### DESCRIPTION OF THE TASK
Locate each line in the records containing "avec". Copy it.

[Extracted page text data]
=-=-=
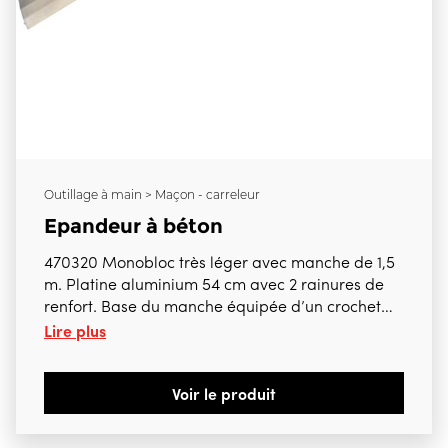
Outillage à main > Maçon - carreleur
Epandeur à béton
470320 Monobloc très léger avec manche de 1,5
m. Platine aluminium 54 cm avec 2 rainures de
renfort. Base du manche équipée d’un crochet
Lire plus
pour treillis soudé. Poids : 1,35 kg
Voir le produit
=-=-=
### SOLUTION FOR THIS EXERCISE
470320 Monobloc très léger avec manche de 1,5
m. Platine aluminium 54 cm avec 2 rainures de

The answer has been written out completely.